EXERCISE PROMPT
Retype the records exactly, including every line.

Stored data:

+--

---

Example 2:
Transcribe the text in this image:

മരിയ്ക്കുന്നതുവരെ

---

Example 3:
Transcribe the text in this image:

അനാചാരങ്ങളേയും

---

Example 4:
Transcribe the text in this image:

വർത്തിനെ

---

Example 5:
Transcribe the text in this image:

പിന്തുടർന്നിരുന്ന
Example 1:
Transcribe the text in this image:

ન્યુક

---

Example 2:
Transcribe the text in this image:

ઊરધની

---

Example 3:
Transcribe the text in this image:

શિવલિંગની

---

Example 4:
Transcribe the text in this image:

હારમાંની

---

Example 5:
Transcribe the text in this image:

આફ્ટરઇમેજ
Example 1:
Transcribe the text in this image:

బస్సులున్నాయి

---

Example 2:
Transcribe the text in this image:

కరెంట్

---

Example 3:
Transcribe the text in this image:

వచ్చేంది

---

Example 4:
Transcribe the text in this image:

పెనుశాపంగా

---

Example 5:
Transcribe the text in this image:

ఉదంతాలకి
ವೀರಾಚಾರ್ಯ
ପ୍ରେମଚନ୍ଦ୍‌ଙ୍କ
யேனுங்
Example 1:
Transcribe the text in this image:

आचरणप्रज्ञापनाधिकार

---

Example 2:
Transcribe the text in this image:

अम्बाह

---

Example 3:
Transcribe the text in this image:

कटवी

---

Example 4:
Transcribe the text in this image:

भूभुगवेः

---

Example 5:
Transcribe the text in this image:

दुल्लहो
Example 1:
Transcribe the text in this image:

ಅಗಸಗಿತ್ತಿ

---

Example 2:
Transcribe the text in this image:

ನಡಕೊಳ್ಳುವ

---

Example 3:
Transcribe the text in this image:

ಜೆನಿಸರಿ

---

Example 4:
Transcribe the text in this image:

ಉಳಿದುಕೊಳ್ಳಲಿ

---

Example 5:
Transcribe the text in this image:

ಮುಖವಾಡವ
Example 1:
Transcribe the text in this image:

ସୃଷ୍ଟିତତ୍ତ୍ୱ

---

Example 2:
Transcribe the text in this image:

+--

ANSWER BOX
---

Example 2:
Transcribe the text in this image:

മരിയ്ക്കുന്നതുവരെ

---

Example 3:
Transcribe the text in this image:

അനാചാരങ്ങളേയും

---

Example 4:
Transcribe the text in this image:

വർത്തിനെ

---

Example 5:
Transcribe the text in this image:

പിന്തുടർന്നിരുന്ന
Example 1:
Transcribe the text in this image:

ન્યુક

---

Example 2:
Transcribe the text in this image:

ઊરધની

---

Example 3:
Transcribe the text in this image:

શિવલિંગની

---

Example 4:
Transcribe the text in this image:

હારમાંની

---

Example 5:
Transcribe the text in this image:

આફ્ટરઇમેજ
Example 1:
Transcribe the text in this image:

బస్సులున్నాయి

---

Example 2:
Transcribe the text in this image:

కరెంట్

---

Example 3:
Transcribe the text in this image:

వచ్చేంది

---

Example 4:
Transcribe the text in this image:

పెనుశాపంగా

---

Example 5:
Transcribe the text in this image:

ఉదంతాలకి
ವೀರಾಚಾರ್ಯ
ପ୍ରେମଚନ୍ଦ୍‌ଙ୍କ
யேனுங்
Example 1:
Transcribe the text in this image:

आचरणप्रज्ञापनाधिकार

---

Example 2:
Transcribe the text in this image:

अम्बाह

---

Example 3:
Transcribe the text in this image:

कटवी

---

Example 4:
Transcribe the text in this image:

भूभुगवेः

---

Example 5:
Transcribe the text in this image:

दुल्लहो
Example 1:
Transcribe the text in this image:

ಅಗಸಗಿತ್ತಿ

---

Example 2:
Transcribe the text in this image:

ನಡಕೊಳ್ಳುವ

---

Example 3:
Transcribe the text in this image:

ಜೆನಿಸರಿ

---

Example 4:
Transcribe the text in this image:

ಉಳಿದುಕೊಳ್ಳಲಿ

---

Example 5:
Transcribe the text in this image:

ಮುಖವಾಡವ
Example 1:
Transcribe the text in this image:

ସୃଷ୍ଟିତତ୍ତ୍ୱ

---

Example 2:
Transcribe the text in this image:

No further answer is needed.